Now the mountaineering was more selfish than not, but I realized then that people are inextricable from their social context. Greatness comes not from the brilliance of an individual alone, but a light which shines brighter in some places than others. I also realized that light is not meant to shine, simply for shining's sake, but to shed light in others darkness.
Thinking about this, I wonder about Johnny Waterman. He was a product of tragic and difficult circumstance, but in the end I ask "What did his legacy amount to?" What legacy and feat is so great that it will always be remembered and never be duplicated? Time is long and our memories are short. Will time and generations reaching into far millennia really remember the deeds of today? Will they remember one lonely individual toiling up a long and snow-crenellated mountain ridge?

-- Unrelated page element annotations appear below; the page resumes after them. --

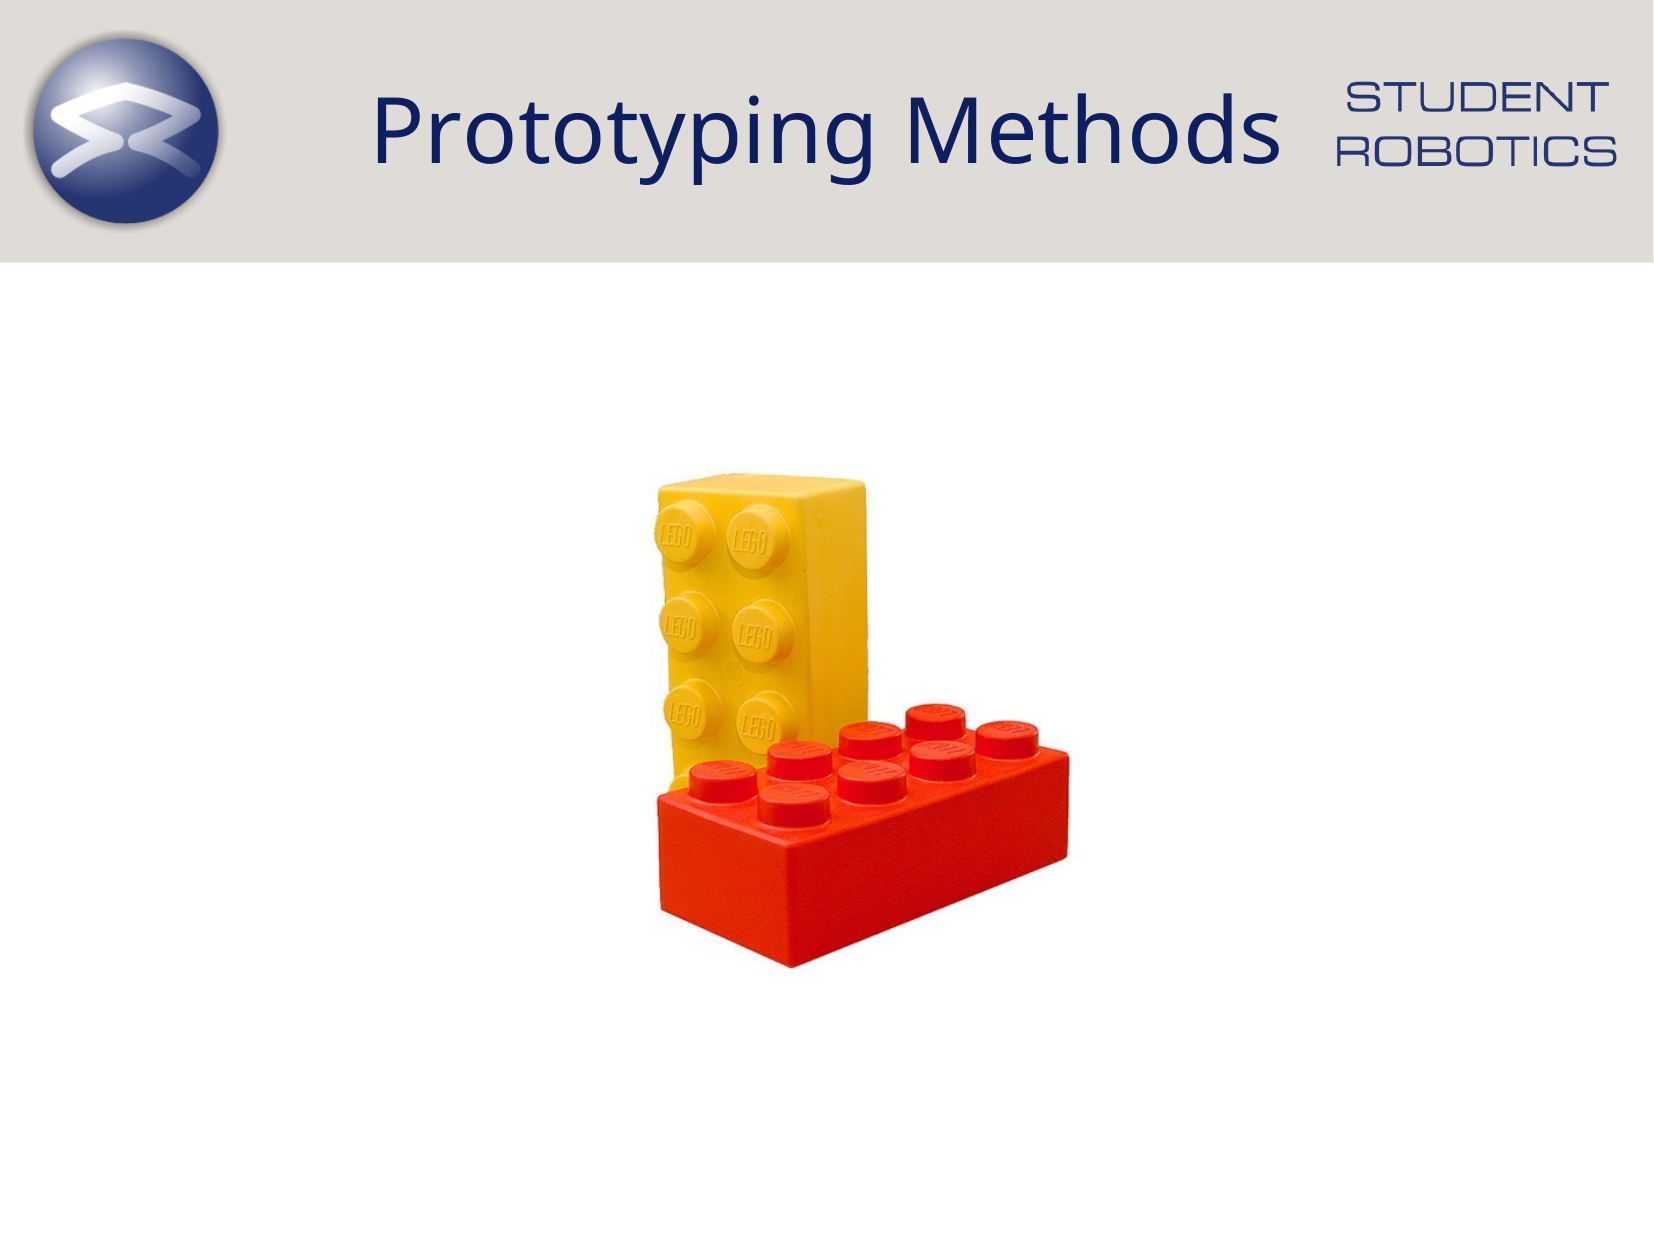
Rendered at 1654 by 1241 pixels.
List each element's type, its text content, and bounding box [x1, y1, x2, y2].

picture [1571, 68, 1633, 174]
picture [9, 19, 82, 245]
picture [631, 449, 1088, 976]
title Prototyping Methods [82, 0, 1571, 257]
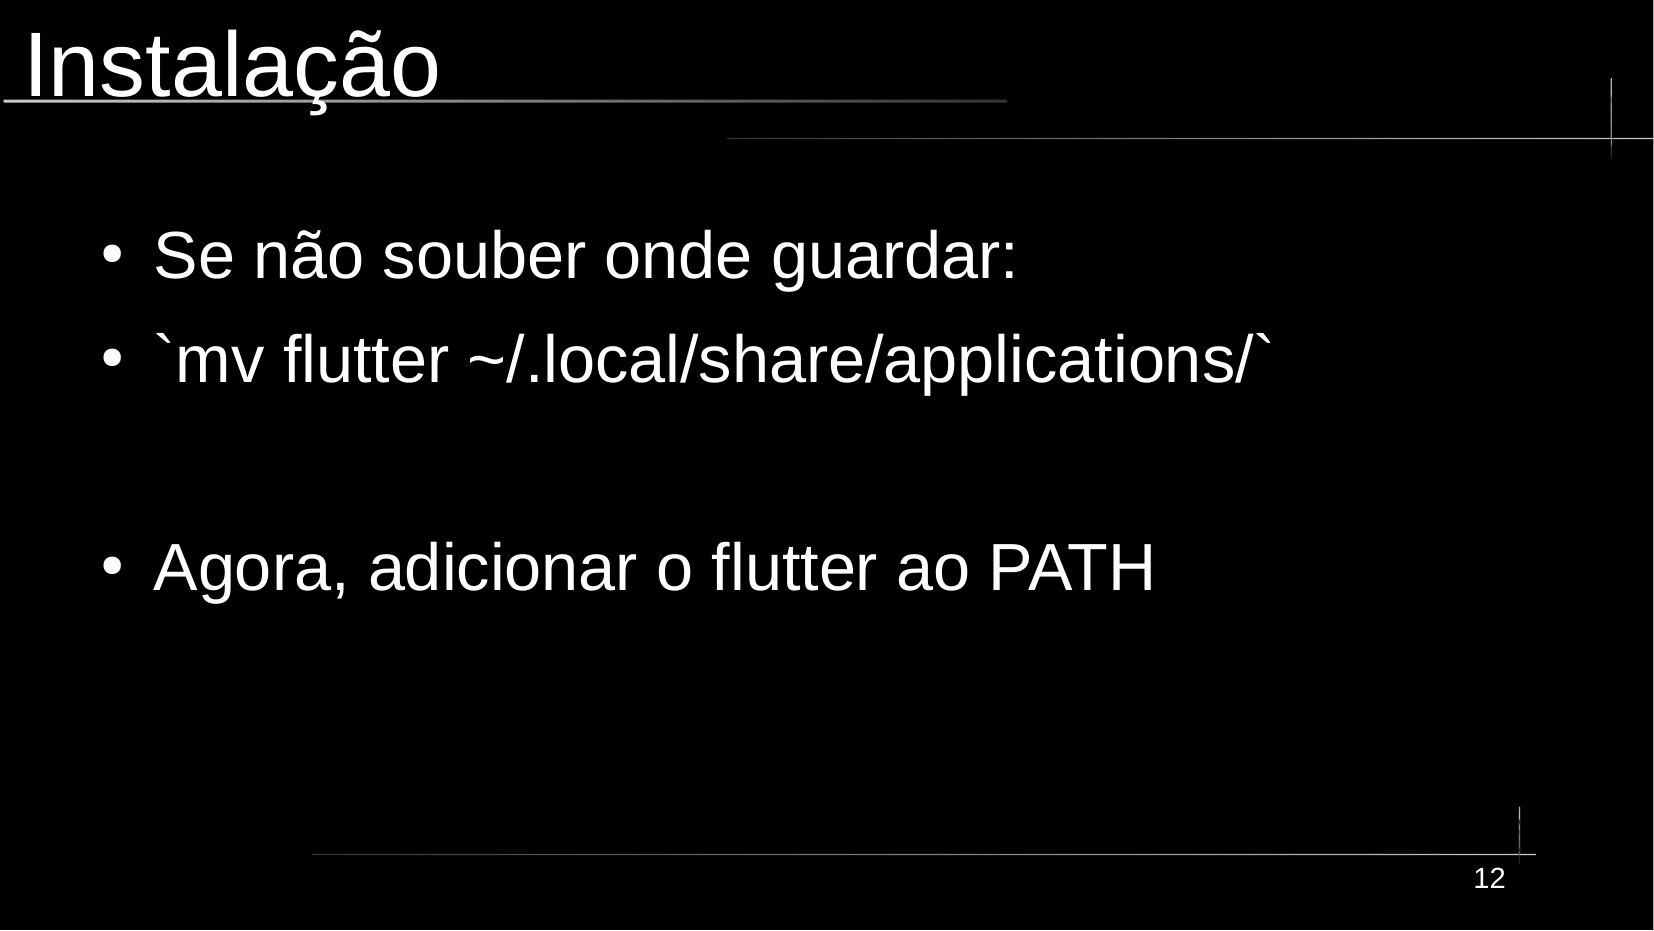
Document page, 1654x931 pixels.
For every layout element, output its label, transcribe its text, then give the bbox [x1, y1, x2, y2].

list Se não souber onde guardar: `mv flutter ~/.local/share/applications/` Agora, adicionar o flutter ao PATH [82, 217, 1571, 757]
title Instalação [23, 11, 1589, 119]
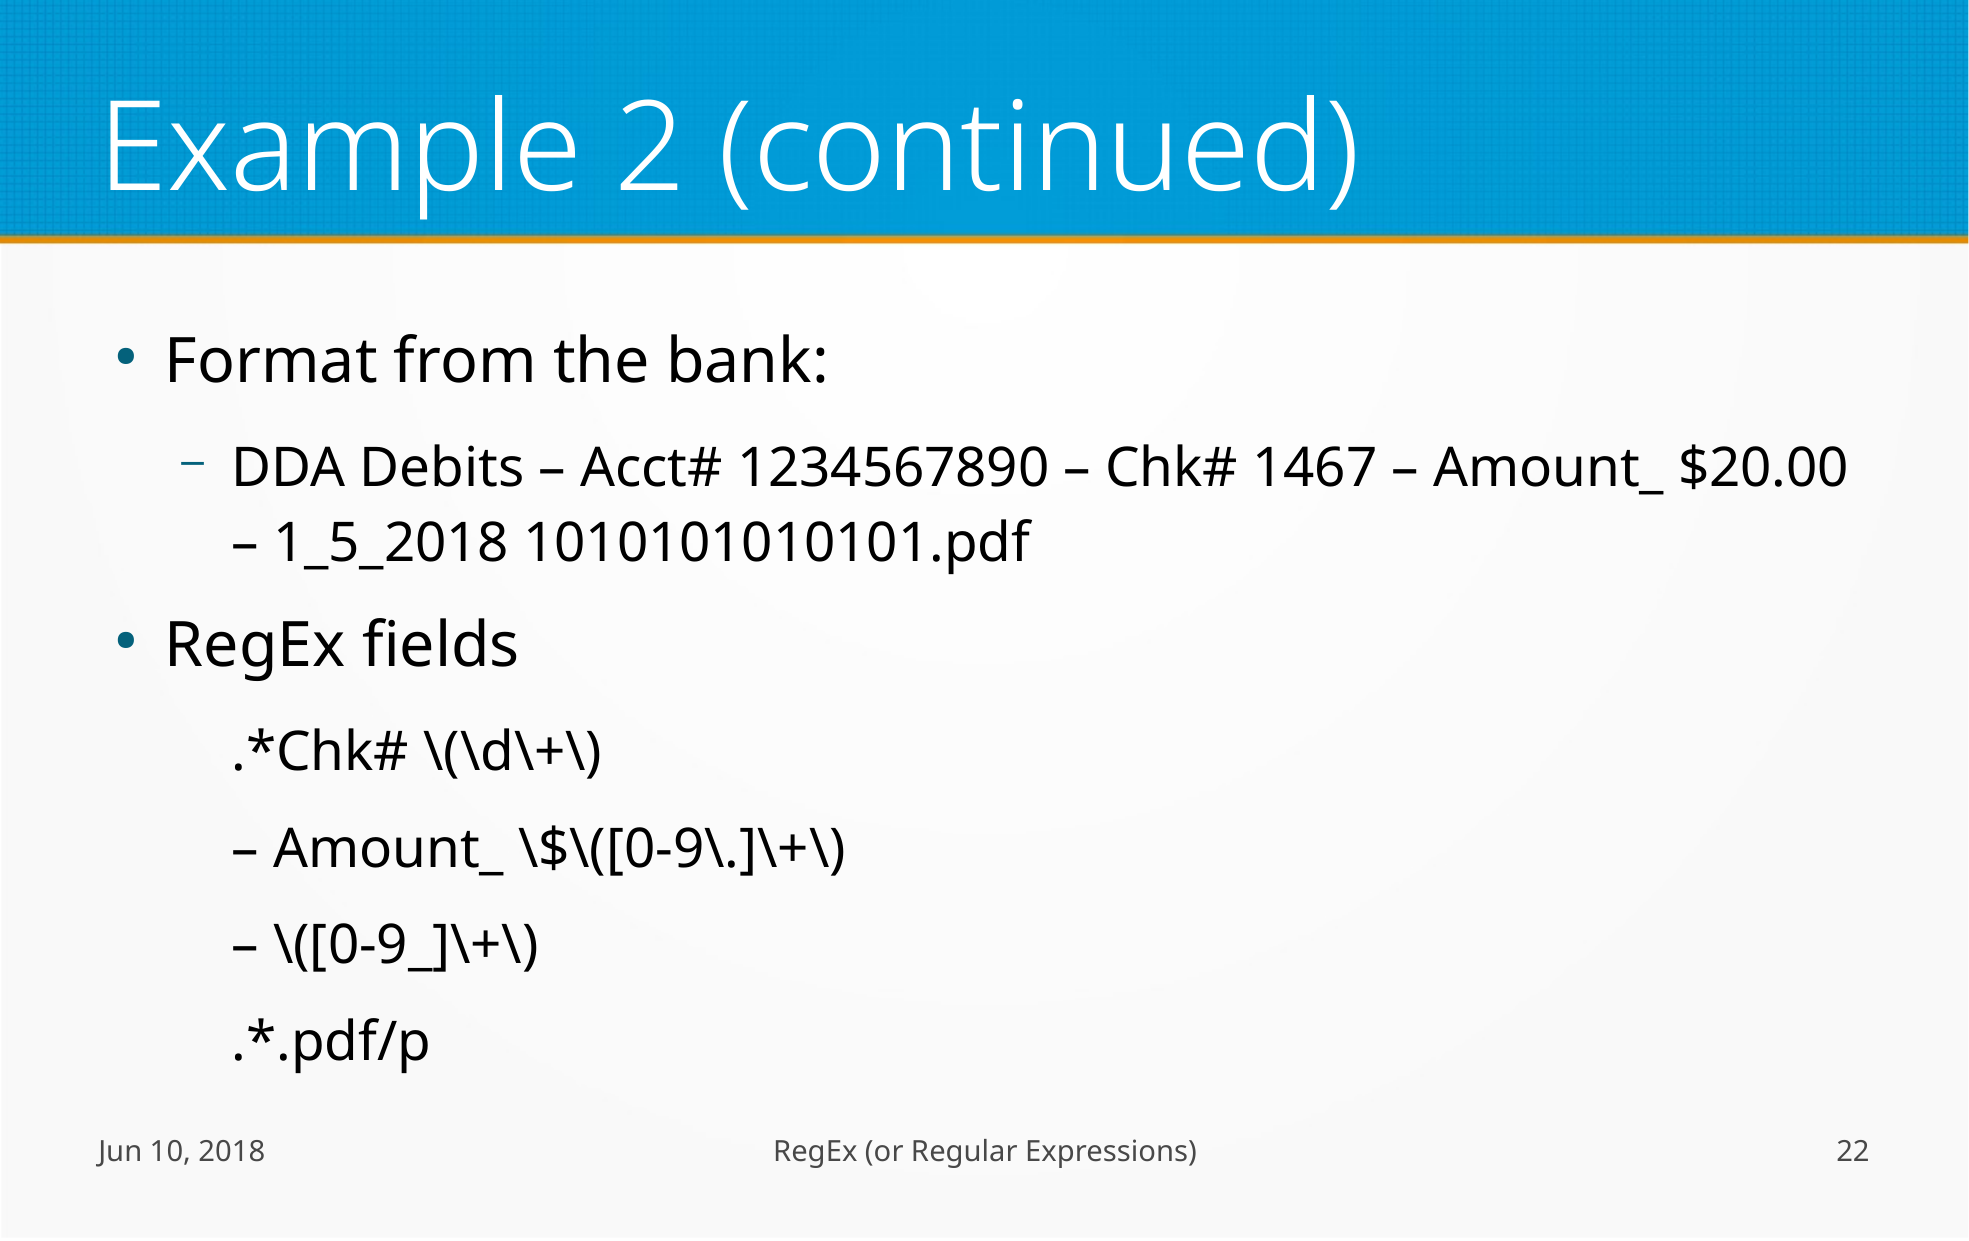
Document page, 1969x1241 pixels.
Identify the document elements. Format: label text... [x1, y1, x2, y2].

I ask, "What did Guy Waterman, Johnny's father remember?" In the end he just wanted his son.
In this, I identified with Johnny Waterman's tragic tale. Where the people in his life vanished from and disappointed him; he turned to carve his name with stone in the pages of time. I realized the greatest legacy is not a name attached to a deed that is remembered all the days. The greatest legacy is the people we have contact with in the every-day. Those people we pray with and people we play with. Those people we bless and those people we curse. Our legacy is the families we leave behind to do their own deeds. What renown outlives a bloodline that endures the generations? What deed outlives an incarnate legacy that may forget a name, but everyday lives out the choices of his or her forebears?
Now, I think pushing ones limits and pursuing goals is a good and healthy thing. Yet there are too many stories of passionate souls given over to the love of sport and danger. There are too many stories of people who have died in pursuit of legacies wrought of folly and misguided zeal. Now I suppose there is truly some benefit to being great, but I fear becoming like those willing to sacrifice relationships or even one's own life.
What goal, pursued in the name of vibrant life, is worth attaining even if that very life is lost in the process?
Rather in the midst of Johnny Waterman's journey, and reflecting on my own, I think that I will decide to choose a long life. I think it to be sad irony to cut ties from my family and friends, set on consuming myself within the heat of the sun. To seek brief, and brilliant greatness that will be a speck totally lost in the overwhelming light of the sun. Rather I will live on in the light of day, flying high only when it is to lead others to a place where they can better see the grandiose world beneath.